Martha Rosler
[Artist, b. 1943, Brooklyn, New York, lives in New York.]

 The deskilling of photography takes place programmatically in conceptual art. It rejects all of modernist photographic aesthetics with a Duchampian approach, saying that a photograph is a mere indexical trace recorded by an optical chemical system. And if you take a photograph of a gas station, that is worth as much as everybody else being photographed on earth. 
 If we want to call up more hopeful or positive uses of manipulated images, we must choose images in which manipulation is itself apparent, not just as a form of artistic reflexivity but to make a larger point about the truth value of photographs and illusionistic elements in the surface of (and even definition of) reality. 

Guy Debord
[Writer and theorist, b. 1931, Paris, d. 1994, Champot, Upper Loire, France.]

 Where the real world changes into simple images, the simple images become real beings and effective motivations of hypnotic behavior. 

Annie Sprinkle (Ellen Steinberg)
[Artist, writer, pornographer, educator, b. 1954, Philadelphia, Pennsylvania, lives in Santa Cruz, California.]

 I always knew I’d be some kind of artist. I thought I’d be an art teacher. In fact, I am an art teacher.

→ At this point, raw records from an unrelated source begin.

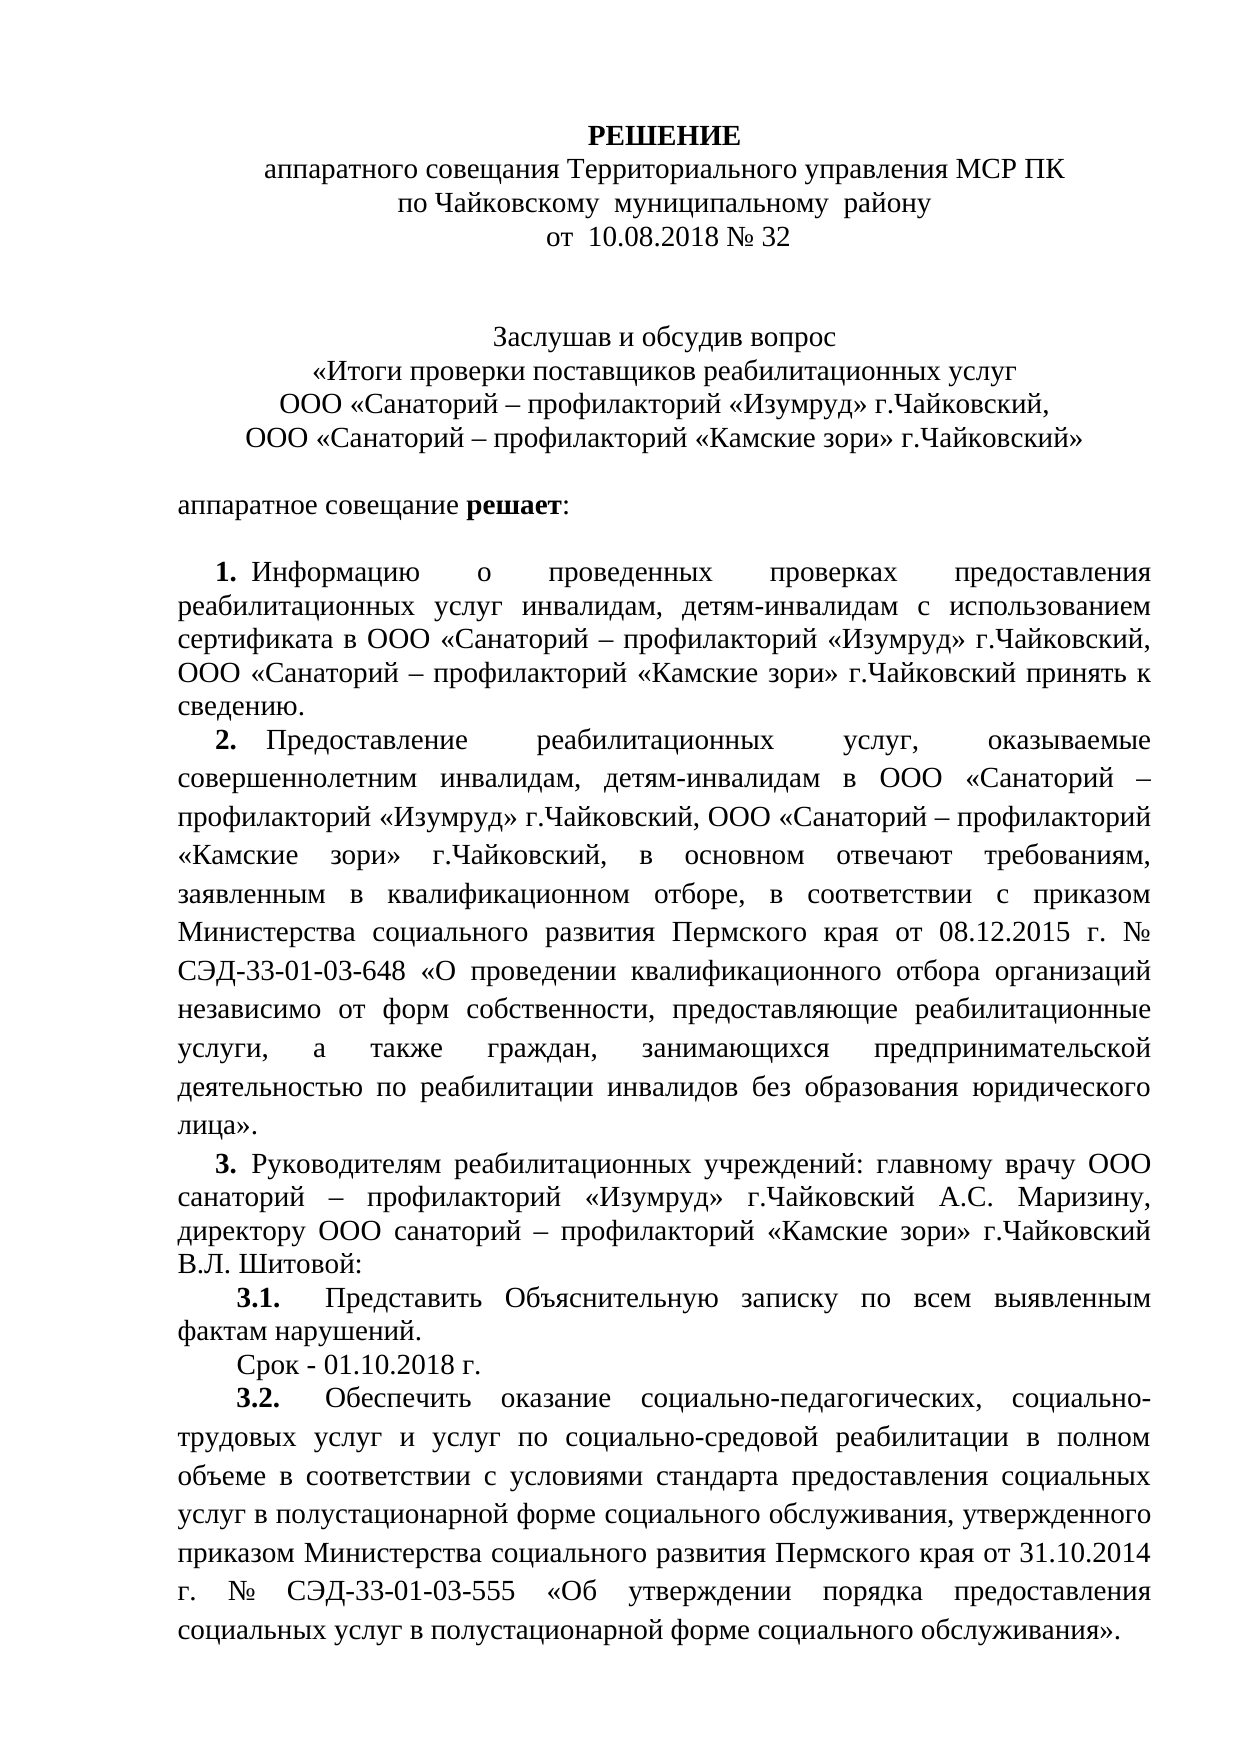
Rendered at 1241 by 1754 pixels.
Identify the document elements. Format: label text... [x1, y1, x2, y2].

text ООО «Санаторий – профилакторий «Изумруд» г.Чайковский, [177, 386, 1152, 420]
text по Чайковскому муниципальному району [177, 185, 1152, 219]
list Информацию о проведенных проверках предоставления реабилитационных услуг инвалидам, детям-инвалидам с использованием сертификата в ООО «Санаторий – профилакторий «Изумруд» г.Чайковский, ООО «Санаторий – профилакторий «Камские зори» г.Чайковский принять к сведению. [177, 554, 1152, 722]
text аппаратного совещания Территориального управления МСР ПК [177, 152, 1152, 185]
text «Итоги проверки поставщиков реабилитационных услуг [177, 353, 1152, 386]
text РЕШЕНИЕ [177, 118, 1152, 152]
list Предоставление реабилитационных услуг, оказываемые совершеннолетним инвалидам, детям-инвалидам в ООО «Санаторий – профилакторий «Изумруд» г.Чайковский, ООО «Санаторий – профилакторий «Камские зори» г.Чайковский, в основном отвечают требованиям, заявленным в квалификационном отборе, в соответствии с приказом Министерства социального развития Пермского края от 08.12.2015 г. № СЭД-33-01-03-648 «О проведении квалификационного отбора организаций независимо от форм собственности, предоставляющие реабилитационные услуги, а также граждан, занимающихся предпринимательской деятельностью по реабилитации инвалидов без образования юридического лица». [177, 722, 1152, 1141]
text аппаратное совещание решает: [177, 487, 1152, 521]
list Срок - 01.10.2018 г. [236, 1347, 1152, 1381]
list Представить Объяснительную записку по всем выявленным фактам нарушений. [177, 1280, 1152, 1347]
list Руководителям реабилитационных учреждений: главному врачу ООО санаторий – профилакторий «Изумруд» г.Чайковский А.С. Маризину, директору ООО санаторий – профилакторий «Камские зори» г.Чайковский В.Л. Шитовой: [177, 1146, 1152, 1280]
text от 10.08.2018 № 32 [177, 219, 1152, 252]
text ООО «Санаторий – профилакторий «Камские зори» г.Чайковский» [177, 420, 1152, 453]
text Заслушав и обсудив вопрос [177, 319, 1152, 353]
list Обеспечить оказание социально-педагогических, социально-трудовых услуг и услуг по социально-средовой реабилитации в полном объеме в соответствии с условиями стандарта предоставления социальных услуг в полустационарной форме социального обслуживания, утвержденного приказом Министерства социального развития Пермского края от 31.10.2014 г. № СЭД-33-01-03-555 «Об утверждении порядка предоставления социальных услуг в полустационарной форме социального обслуживания». [177, 1381, 1152, 1645]
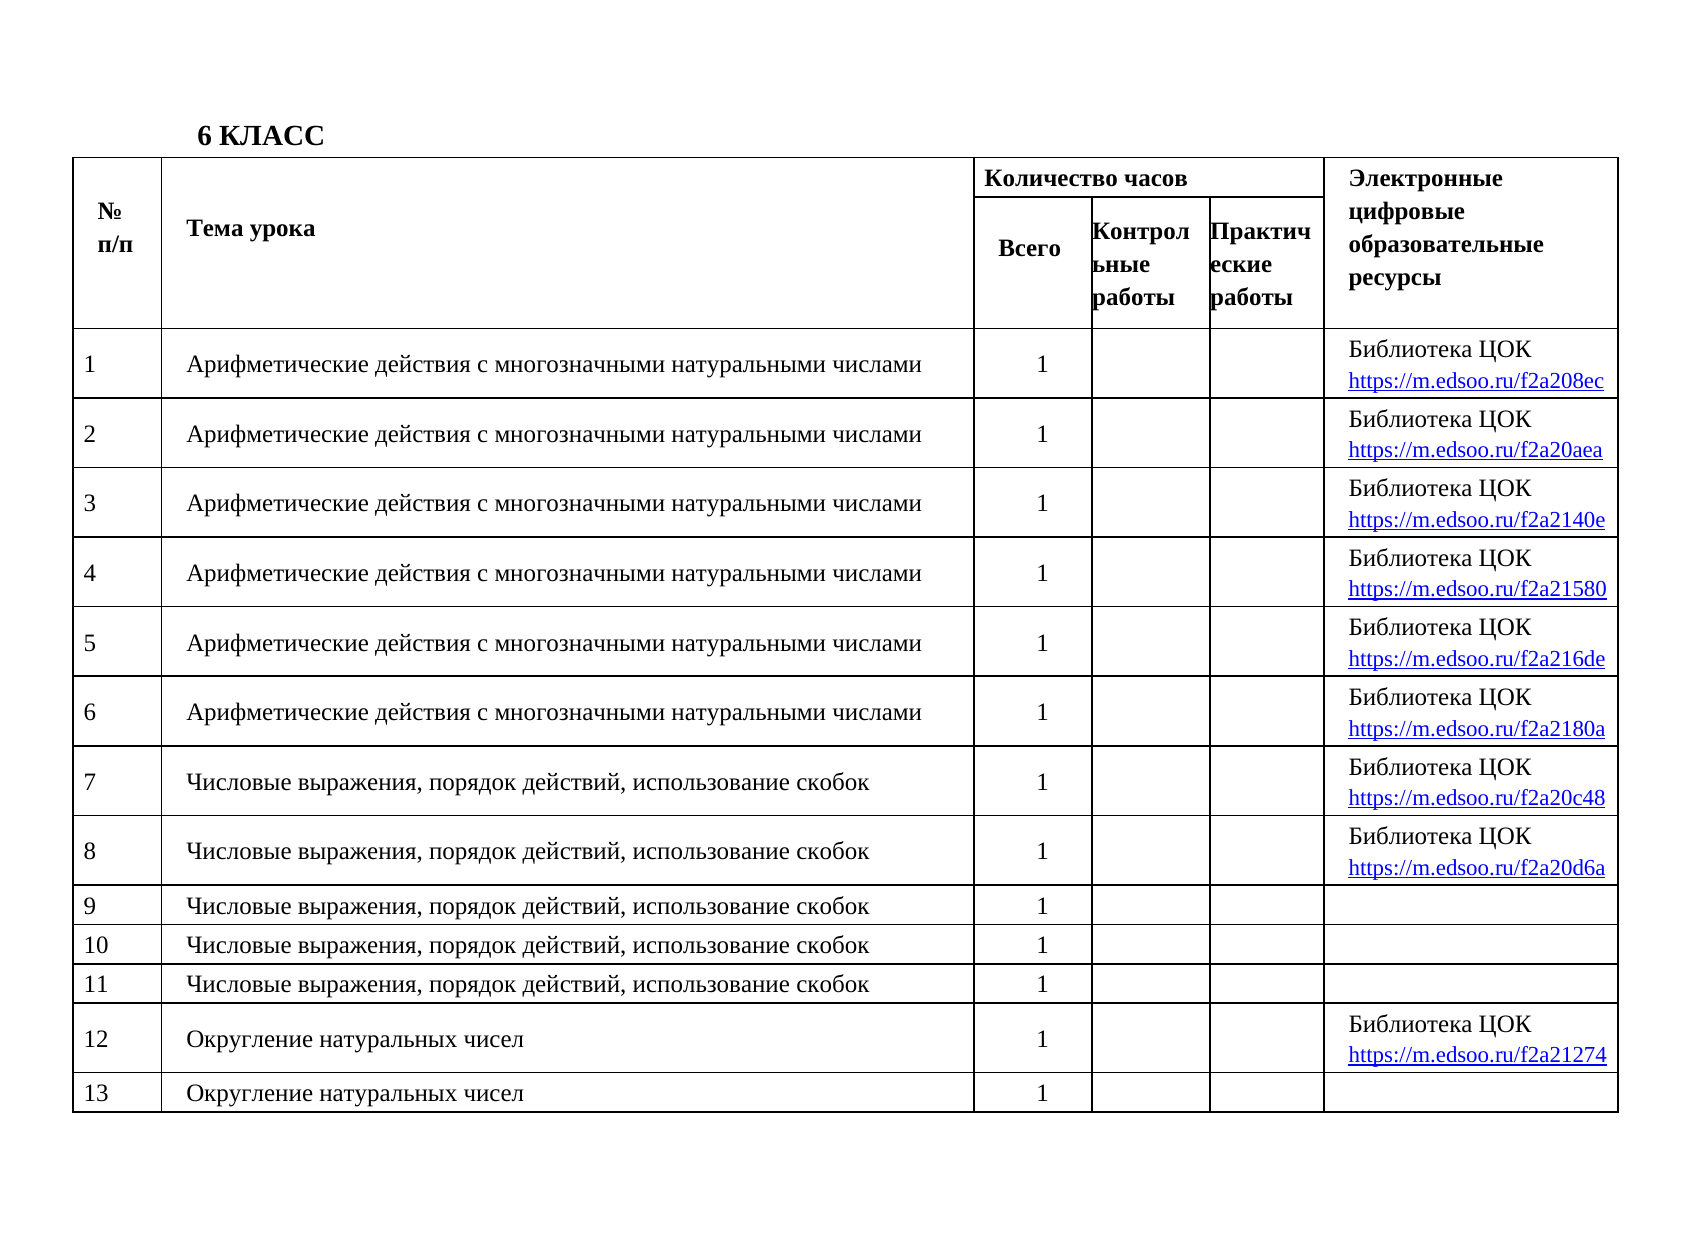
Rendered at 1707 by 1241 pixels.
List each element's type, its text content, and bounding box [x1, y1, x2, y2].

When I went into porn, I thought, Oh I’ll never be an art teacher. But I’m hired now as an artist because I went into porn. But I don’t make regular porn anymore. I make post-porn, post-porn modernism... 

Walter Benn Michaels
[Writer and critic, b. 1948, lives in Chicago.]

 What a [Cindy Sherman] photograph shows is an object that has been called into the world by the existence of cameras; the pose, as pose, calls attention to this fact and criticizes the world the camera has made; the camera, then, records this critique. 

John Baldessari
[Artist, b. 1931, National City, California, lives in Venice, California.]

 What the camera has done is show us what to concentrate upon; and consequently, what to leave out. 

Geoffrey Batchen
[Photohistorian, b. 1956, Australia, lives in Wellington, New Zealand.]

 And within the logic of [the electronic economy], the identity of an image is no longer distinguishable from any other piece of datum, be it animal, vegetable, or “experiential” in origin. Indeed, given the rhyzomatic structure of the electronic universe, the point of origin is no longer of consequence. All that matters (in every sense of the word) is the possibility of instantaneous dissemination and exact reproduction of data. 

Richard Prince
[Artist, b. 1949, Panama Canal Zone, lives in New York.]

 There was a point where I noticed that things had changed in the Marlboro ad. They got rid of the famous guy, a certain model who used to be in all the ads. They took him out and started using other people. That’s when I went after it. That’s when I stole it.... This was a famous campaign. If you’re going to steal something, you know, you go to the bank.